Requirement:
Scan the entries below for the word "down" and copy every line in which it occurs.

Input records:
_ _ _
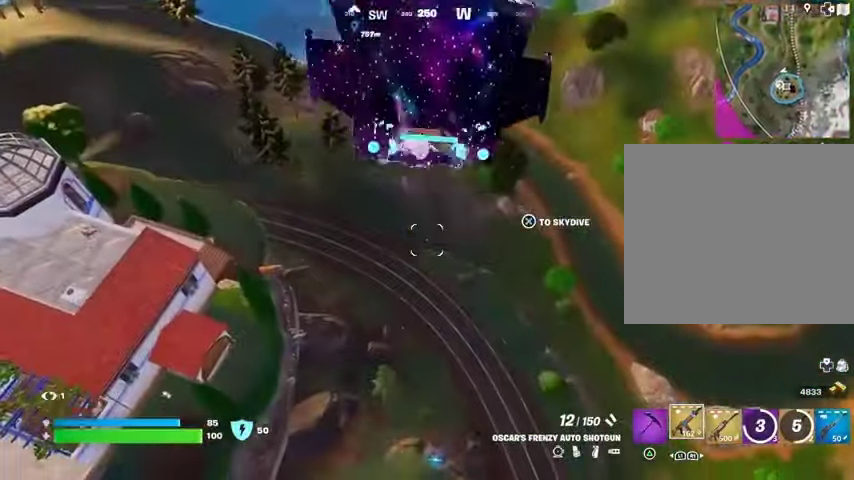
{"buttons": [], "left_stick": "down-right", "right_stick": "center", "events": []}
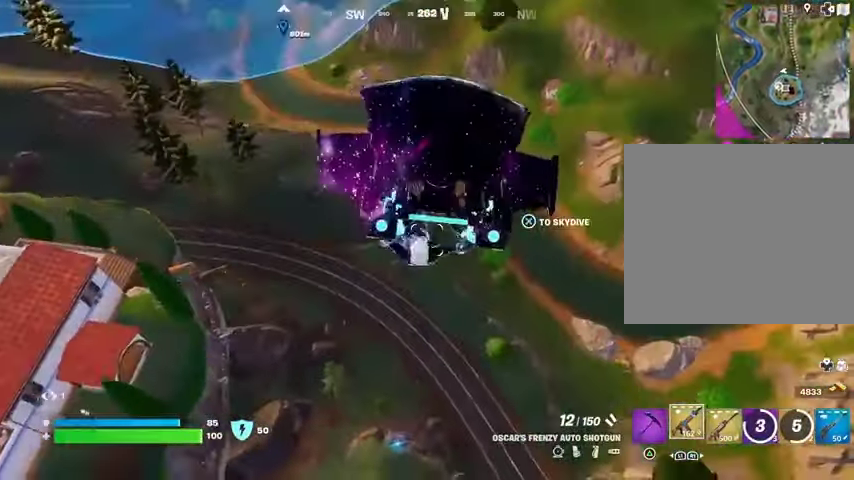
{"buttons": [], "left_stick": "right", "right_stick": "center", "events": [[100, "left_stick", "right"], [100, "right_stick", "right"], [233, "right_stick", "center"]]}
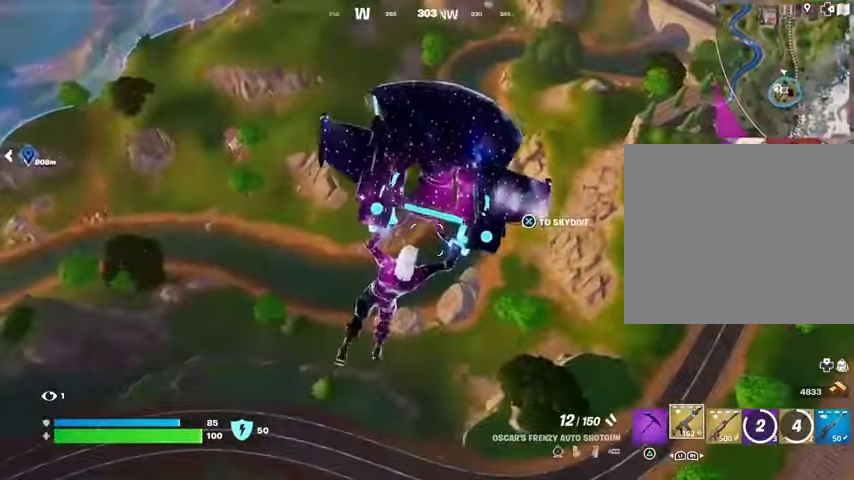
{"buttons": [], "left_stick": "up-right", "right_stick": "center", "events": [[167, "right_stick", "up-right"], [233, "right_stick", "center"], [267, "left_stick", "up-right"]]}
_ _ _
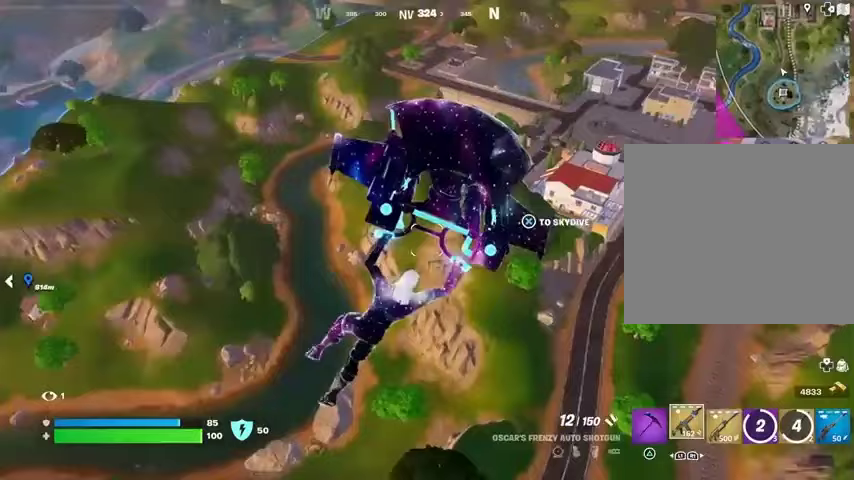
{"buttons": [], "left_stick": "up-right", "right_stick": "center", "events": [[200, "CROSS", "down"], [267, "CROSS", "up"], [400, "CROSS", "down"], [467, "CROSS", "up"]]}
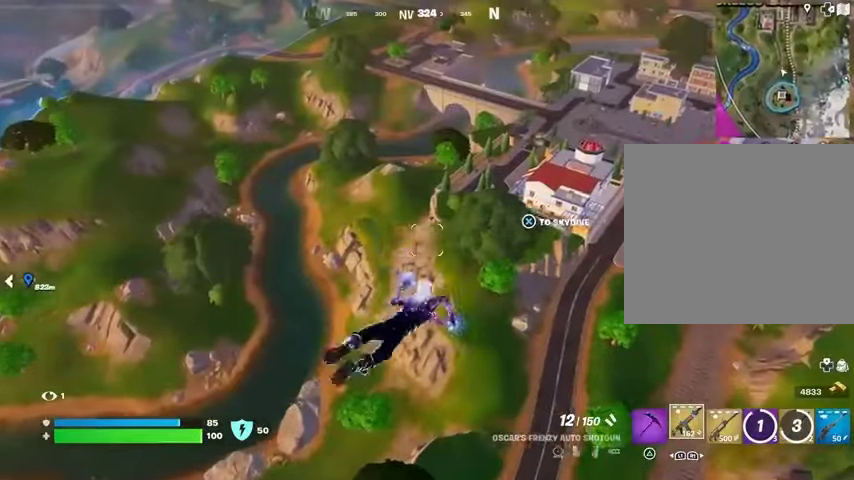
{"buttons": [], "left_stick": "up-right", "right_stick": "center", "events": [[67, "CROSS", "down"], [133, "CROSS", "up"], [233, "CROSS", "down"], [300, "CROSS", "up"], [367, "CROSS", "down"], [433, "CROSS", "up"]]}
_ _ _
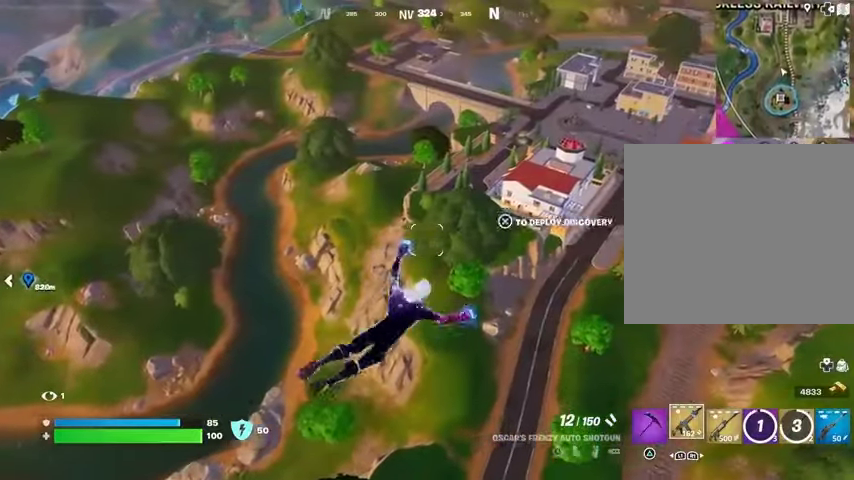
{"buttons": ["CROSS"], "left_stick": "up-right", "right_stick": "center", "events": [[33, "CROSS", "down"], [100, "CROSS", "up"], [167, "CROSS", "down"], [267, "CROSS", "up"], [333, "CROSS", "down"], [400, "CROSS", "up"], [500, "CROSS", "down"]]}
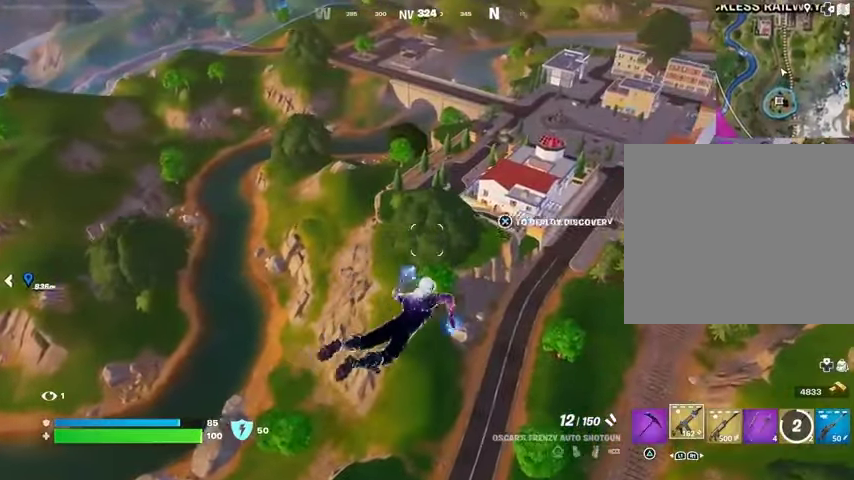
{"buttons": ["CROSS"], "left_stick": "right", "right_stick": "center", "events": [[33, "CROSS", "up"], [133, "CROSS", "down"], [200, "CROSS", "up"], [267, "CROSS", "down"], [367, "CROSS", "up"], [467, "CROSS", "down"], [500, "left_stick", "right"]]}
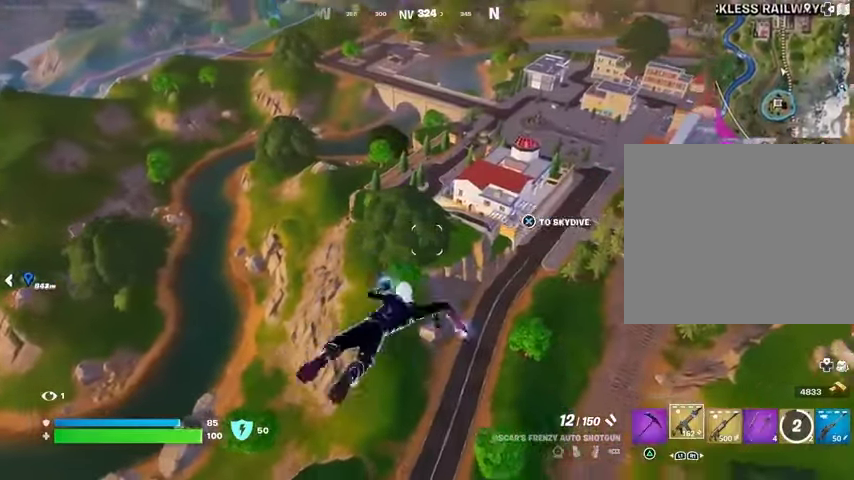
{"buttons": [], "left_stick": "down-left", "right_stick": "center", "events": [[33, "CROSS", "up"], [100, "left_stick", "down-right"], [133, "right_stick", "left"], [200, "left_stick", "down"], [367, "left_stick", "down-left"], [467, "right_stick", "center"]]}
_ _ _
Response to the task:
{"buttons": [], "left_stick": "down-right", "right_stick": "center", "events": []}
{"buttons": [], "left_stick": "up-right", "right_stick": "center", "events": [[200, "CROSS", "down"], [267, "CROSS", "up"], [400, "CROSS", "down"], [467, "CROSS", "up"]]}
{"buttons": [], "left_stick": "up-right", "right_stick": "center", "events": [[67, "CROSS", "down"], [133, "CROSS", "up"], [233, "CROSS", "down"], [300, "CROSS", "up"], [367, "CROSS", "down"], [433, "CROSS", "up"]]}
{"buttons": ["CROSS"], "left_stick": "up-right", "right_stick": "center", "events": [[33, "CROSS", "down"], [100, "CROSS", "up"], [167, "CROSS", "down"], [267, "CROSS", "up"], [333, "CROSS", "down"], [400, "CROSS", "up"], [500, "CROSS", "down"]]}
{"buttons": ["CROSS"], "left_stick": "right", "right_stick": "center", "events": [[33, "CROSS", "up"], [133, "CROSS", "down"], [200, "CROSS", "up"], [267, "CROSS", "down"], [367, "CROSS", "up"], [467, "CROSS", "down"], [500, "left_stick", "right"]]}
{"buttons": [], "left_stick": "down-left", "right_stick": "center", "events": [[33, "CROSS", "up"], [100, "left_stick", "down-right"], [133, "right_stick", "left"], [200, "left_stick", "down"], [367, "left_stick", "down-left"], [467, "right_stick", "center"]]}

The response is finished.